**What is needed:**
Your answer must be a word-for-word copy of the listing below, minus its pictures.

**Data excerpts:**
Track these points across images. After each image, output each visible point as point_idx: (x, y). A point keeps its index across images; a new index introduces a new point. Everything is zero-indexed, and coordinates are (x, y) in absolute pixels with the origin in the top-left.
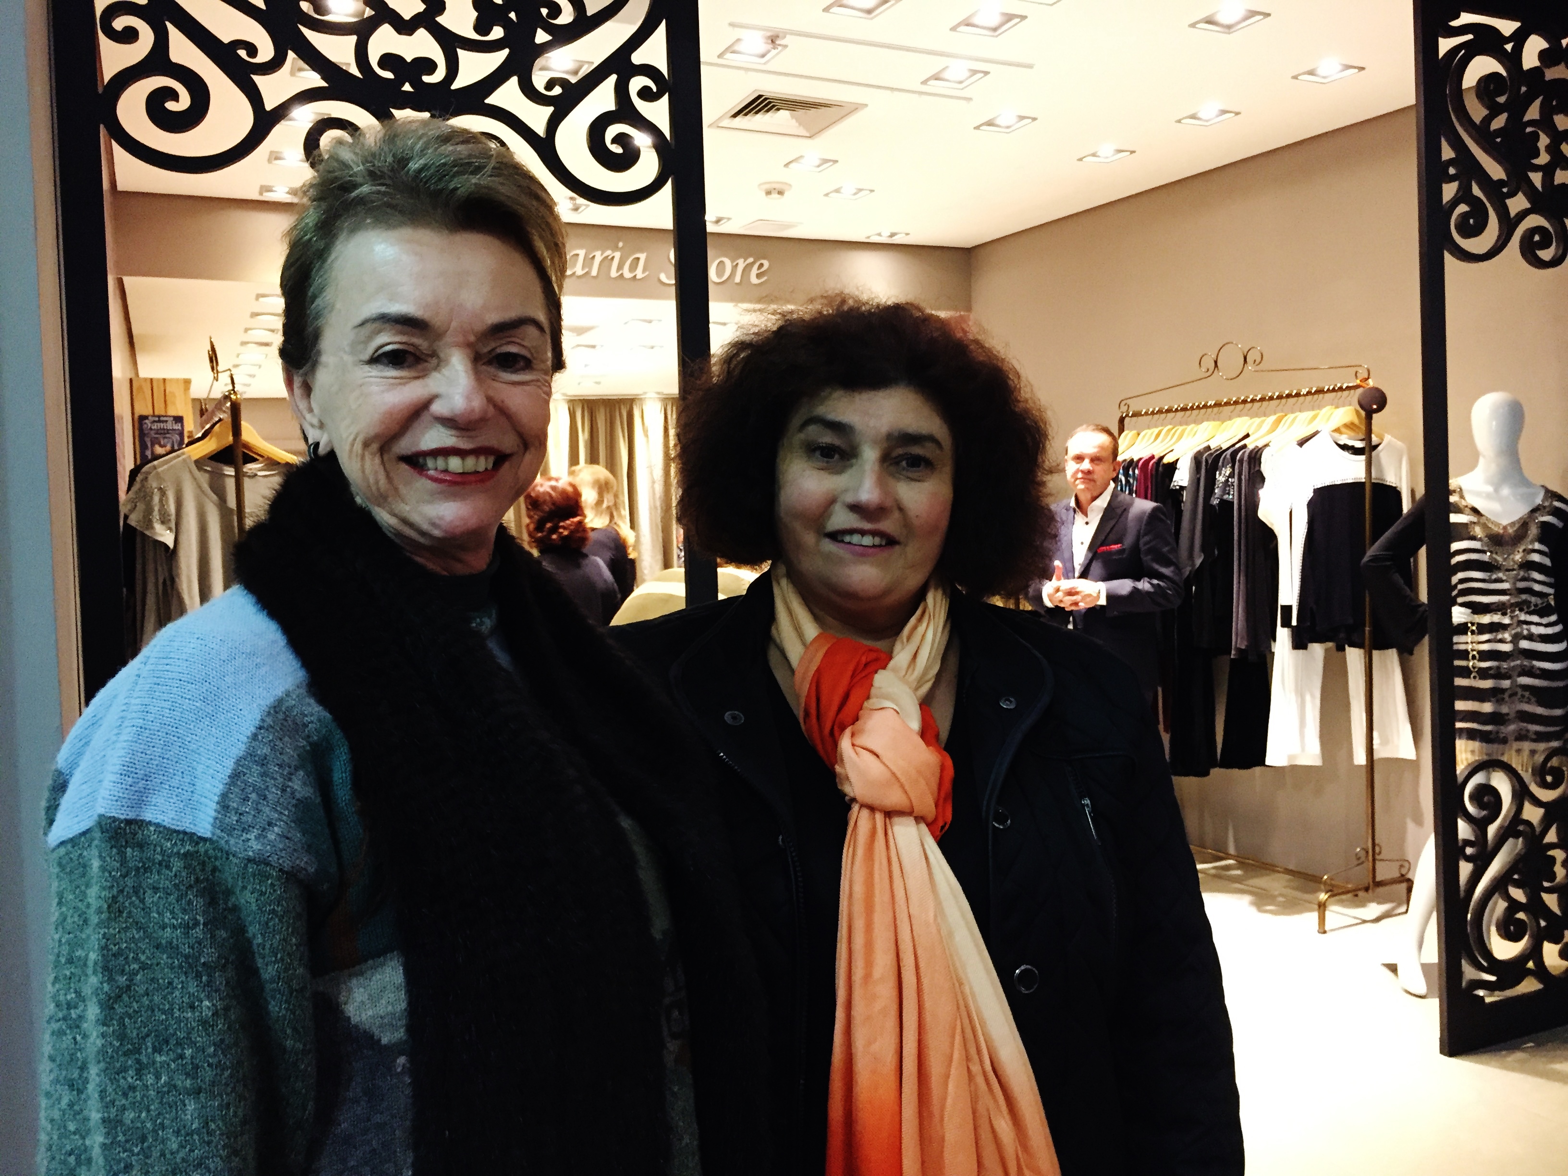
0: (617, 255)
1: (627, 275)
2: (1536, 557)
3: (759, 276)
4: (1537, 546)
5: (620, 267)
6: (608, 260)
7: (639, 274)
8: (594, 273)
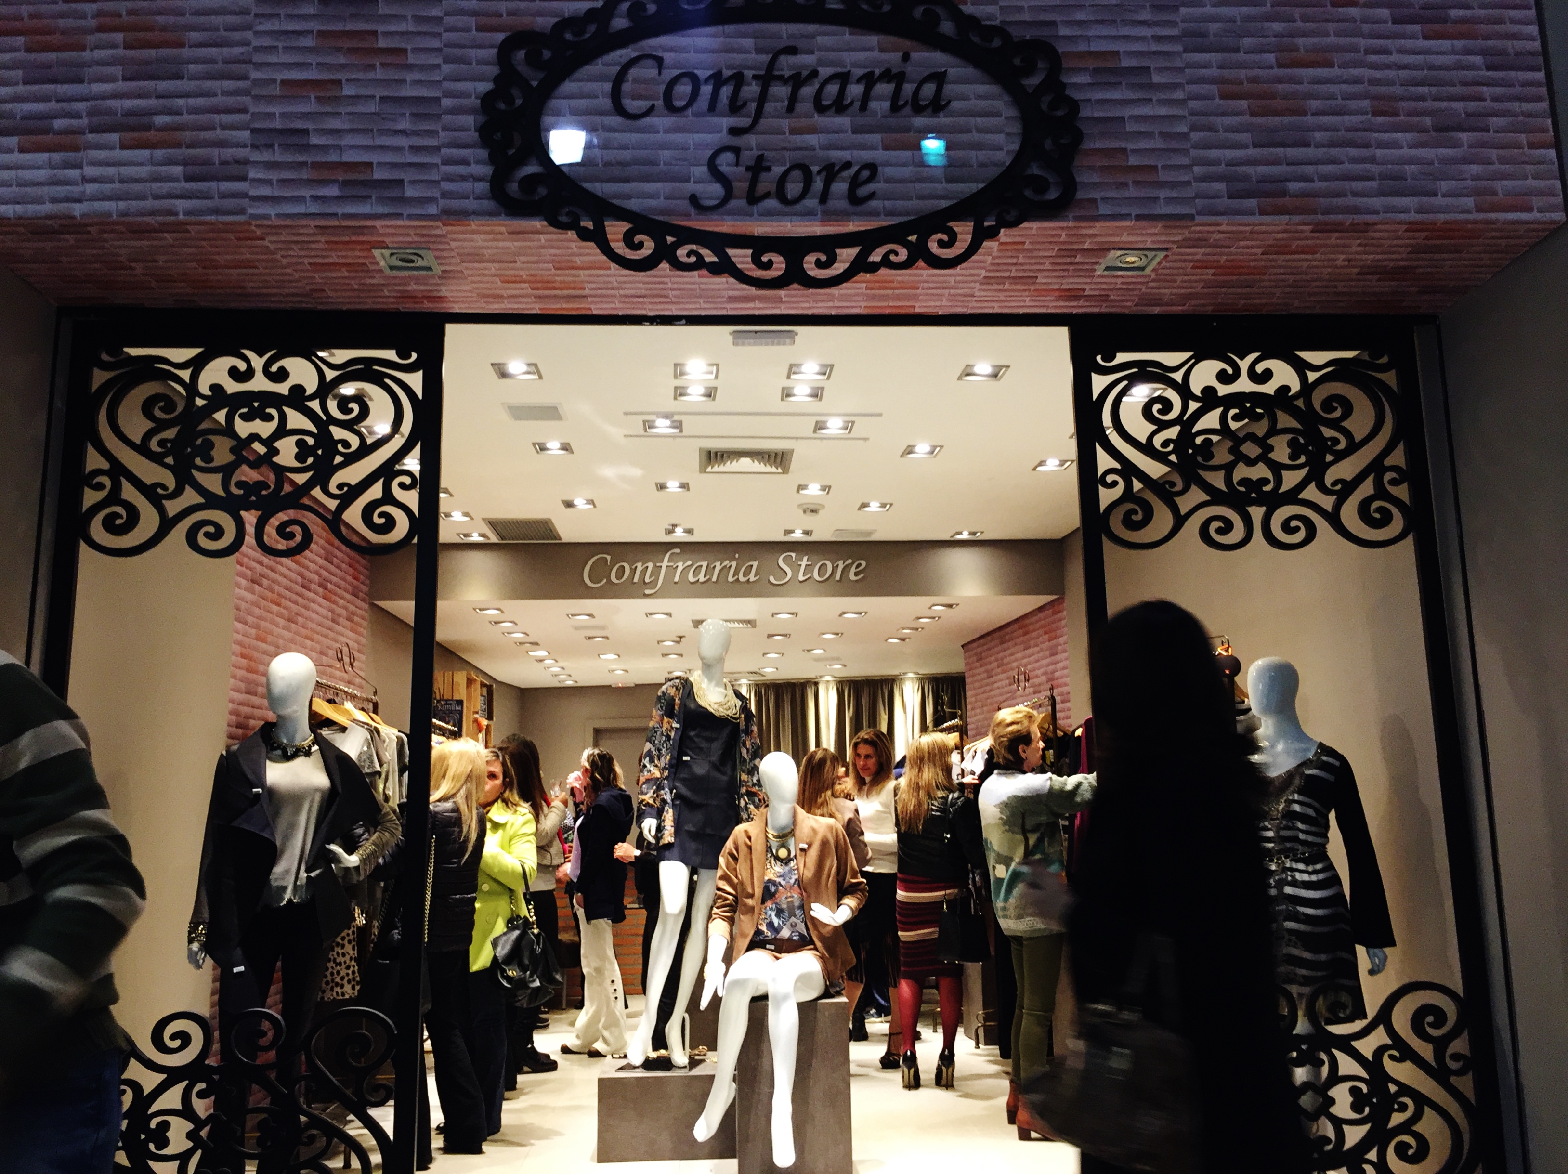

**Task result:**
Track these points across images. After each image, output each visible point as point_idx: (x, y). A point keeps its index across images; a new index introduces a new point. Everything is zero-indexed, and coordinates are (x, y) in absolute pixels with the origin in the top-left.
0: (617, 255)
1: (627, 275)
2: (1536, 557)
3: (759, 276)
4: (1537, 546)
5: (620, 267)
6: (608, 260)
7: (639, 274)
8: (594, 273)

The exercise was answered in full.